> _課題_
下の麻布教育研究所通信の抜粋について、「この通信は、ミャンマー出張中に書かれることが多く、今回もまた」を含む語句から書き始め、「日々学校を訪問していて、最近気になっていることがありました。」まで来たら止めて、その範囲を一字一句そのまま書き写すこと。

> _抜粋本文_
____

2019/09/30 (Mon) 23:15
麻布教育研究所通信「麻の葉」第28号

この通信は、ミャンマー出張中に書かれることが多く、今回もまた
出張中です。年間40日滞在しているので、確率的にもありそうな
ことなのかもしれません。今回の出張では、週末にU Thant House
を訪れました。3回目です。ミャンマー出身で1961~1971年に第3代
国連事務総長を務めたウ・タントの家が、記念館としてリニューアル
展示されています。ヤンゴン市内にありながら、静謐な雰囲気が流れ、
氏のお人柄を偲ぶとともに、世界の平和を想うにはよい場所です。

さて、前回に続いて、特別支援教育のお話しです。
日々学校を訪問していて、最近気になっていることがありました。
それは、特別支援教室で、子どもたちの机(座席配置)がバラバラに
なっていることです。たとえば1教室に3,4人の子どもたちとして、
教室の窓側から廊下側まで幅を広く使って、机と机の間は80cm~1m
くらい空けて配置されます。さらにその間に、ついたてが置かれること
もあります。

そうなる理由について、わかってはいるつもりです。発達の特性によっては、
知覚過敏など、音や光などの刺激を避けたほうがよいことはあるでしょう。
また、情緒面では、興奮したりパニックになったりしたときのクール・ダウン
の場所が必要だということもわかります。しかし、それはいつでも必要なの
でしょうか。また、他の方法はないのでしょうか。

____

データセットから取り出したエントリ

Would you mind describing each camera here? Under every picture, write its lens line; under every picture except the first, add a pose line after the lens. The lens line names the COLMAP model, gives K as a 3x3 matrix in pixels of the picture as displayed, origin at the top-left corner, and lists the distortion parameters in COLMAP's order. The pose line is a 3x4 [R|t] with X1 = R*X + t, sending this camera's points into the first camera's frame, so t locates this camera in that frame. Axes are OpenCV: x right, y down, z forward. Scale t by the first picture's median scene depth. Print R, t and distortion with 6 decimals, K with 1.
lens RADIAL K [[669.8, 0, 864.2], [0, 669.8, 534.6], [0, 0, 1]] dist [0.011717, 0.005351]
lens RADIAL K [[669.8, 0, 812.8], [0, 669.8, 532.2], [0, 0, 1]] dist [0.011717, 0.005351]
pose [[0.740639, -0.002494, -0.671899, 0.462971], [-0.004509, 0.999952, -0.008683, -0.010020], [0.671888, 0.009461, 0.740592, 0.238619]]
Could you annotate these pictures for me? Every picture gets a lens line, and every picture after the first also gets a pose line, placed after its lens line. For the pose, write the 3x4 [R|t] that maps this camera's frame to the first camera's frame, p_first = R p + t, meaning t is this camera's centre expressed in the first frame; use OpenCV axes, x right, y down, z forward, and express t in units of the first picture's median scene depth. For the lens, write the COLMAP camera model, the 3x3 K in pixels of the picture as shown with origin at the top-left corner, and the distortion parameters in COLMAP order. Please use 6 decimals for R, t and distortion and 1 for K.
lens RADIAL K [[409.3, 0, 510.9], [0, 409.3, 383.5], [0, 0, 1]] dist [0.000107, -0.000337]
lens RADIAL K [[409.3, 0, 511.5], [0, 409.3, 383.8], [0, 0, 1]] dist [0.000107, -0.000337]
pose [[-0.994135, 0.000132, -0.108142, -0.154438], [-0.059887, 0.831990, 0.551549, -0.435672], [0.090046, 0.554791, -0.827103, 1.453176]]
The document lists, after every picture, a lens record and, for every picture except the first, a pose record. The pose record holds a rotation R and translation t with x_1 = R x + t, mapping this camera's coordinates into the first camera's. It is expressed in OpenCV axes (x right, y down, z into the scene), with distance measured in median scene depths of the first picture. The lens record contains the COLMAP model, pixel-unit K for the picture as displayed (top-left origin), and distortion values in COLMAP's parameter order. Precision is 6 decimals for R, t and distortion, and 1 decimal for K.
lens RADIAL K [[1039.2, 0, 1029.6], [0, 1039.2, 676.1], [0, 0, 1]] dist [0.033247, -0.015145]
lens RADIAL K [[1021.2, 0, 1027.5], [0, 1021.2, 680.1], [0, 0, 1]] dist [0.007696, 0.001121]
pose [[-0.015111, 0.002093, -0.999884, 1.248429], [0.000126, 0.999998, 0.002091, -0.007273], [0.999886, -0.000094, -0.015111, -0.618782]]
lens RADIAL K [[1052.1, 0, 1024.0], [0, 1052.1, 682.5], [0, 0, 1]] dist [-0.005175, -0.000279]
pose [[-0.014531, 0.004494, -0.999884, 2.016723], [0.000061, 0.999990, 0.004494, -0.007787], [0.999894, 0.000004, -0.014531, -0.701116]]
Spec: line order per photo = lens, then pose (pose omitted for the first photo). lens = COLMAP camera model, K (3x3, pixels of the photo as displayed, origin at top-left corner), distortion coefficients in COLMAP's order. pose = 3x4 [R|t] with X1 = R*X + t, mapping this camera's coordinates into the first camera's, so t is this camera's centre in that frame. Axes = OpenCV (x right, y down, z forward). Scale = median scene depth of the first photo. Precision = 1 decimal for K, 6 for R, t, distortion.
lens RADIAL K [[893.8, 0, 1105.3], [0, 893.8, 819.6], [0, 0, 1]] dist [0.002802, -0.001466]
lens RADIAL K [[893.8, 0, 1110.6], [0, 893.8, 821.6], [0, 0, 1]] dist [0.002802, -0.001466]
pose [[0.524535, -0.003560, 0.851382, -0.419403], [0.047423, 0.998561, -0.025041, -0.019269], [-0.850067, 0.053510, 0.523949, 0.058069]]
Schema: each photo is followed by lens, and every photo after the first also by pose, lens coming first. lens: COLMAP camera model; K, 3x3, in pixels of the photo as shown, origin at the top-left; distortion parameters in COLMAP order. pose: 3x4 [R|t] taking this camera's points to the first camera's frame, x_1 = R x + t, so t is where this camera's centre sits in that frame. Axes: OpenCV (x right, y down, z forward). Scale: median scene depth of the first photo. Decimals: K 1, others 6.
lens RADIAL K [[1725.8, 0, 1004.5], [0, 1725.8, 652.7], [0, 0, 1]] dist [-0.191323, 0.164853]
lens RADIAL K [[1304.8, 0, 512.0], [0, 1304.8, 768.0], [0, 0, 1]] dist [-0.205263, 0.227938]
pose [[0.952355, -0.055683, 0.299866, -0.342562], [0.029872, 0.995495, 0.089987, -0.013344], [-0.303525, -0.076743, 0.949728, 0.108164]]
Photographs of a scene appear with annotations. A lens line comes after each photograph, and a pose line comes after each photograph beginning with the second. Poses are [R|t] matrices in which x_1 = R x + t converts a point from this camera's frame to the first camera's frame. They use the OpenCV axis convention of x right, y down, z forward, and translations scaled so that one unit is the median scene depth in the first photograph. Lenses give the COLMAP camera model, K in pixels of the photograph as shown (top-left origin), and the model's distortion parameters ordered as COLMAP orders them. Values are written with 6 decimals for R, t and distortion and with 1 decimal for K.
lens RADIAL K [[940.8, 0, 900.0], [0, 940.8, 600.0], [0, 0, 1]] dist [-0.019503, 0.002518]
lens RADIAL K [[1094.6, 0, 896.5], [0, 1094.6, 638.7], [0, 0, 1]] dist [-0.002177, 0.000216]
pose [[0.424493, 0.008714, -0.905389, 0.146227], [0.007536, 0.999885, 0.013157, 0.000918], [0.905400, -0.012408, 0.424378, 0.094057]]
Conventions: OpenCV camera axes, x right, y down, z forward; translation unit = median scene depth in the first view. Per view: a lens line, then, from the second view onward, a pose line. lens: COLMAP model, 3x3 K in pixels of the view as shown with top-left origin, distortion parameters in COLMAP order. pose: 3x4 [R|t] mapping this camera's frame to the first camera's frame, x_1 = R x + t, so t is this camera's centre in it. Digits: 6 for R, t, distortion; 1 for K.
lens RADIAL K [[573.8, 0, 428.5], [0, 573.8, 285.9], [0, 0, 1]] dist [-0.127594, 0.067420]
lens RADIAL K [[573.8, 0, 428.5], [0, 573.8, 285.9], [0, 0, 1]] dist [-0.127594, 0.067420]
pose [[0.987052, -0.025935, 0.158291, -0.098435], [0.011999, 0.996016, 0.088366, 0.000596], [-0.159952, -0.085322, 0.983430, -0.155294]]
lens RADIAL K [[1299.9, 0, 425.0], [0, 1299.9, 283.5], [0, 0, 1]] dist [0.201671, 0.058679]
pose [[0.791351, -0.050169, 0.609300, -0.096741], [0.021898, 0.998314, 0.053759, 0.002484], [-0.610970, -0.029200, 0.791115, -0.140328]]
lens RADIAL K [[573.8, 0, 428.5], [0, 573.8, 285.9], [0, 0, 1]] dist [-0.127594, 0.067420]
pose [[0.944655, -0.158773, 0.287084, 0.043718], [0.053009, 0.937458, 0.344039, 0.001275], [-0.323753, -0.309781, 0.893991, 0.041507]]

____

> _解答_
この通信は、ミャンマー出張中に書かれることが多く、今回もまた
出張中です。年間40日滞在しているので、確率的にもありそうな
ことなのかもしれません。今回の出張では、週末にU Thant House
を訪れました。3回目です。ミャンマー出身で1961~1971年に第3代
国連事務総長を務めたウ・タントの家が、記念館としてリニューアル
展示されています。ヤンゴン市内にありながら、静謐な雰囲気が流れ、
氏のお人柄を偲ぶとともに、世界の平和を想うにはよい場所です。

さて、前回に続いて、特別支援教育のお話しです。
日々学校を訪問していて、最近気になっていることがありました。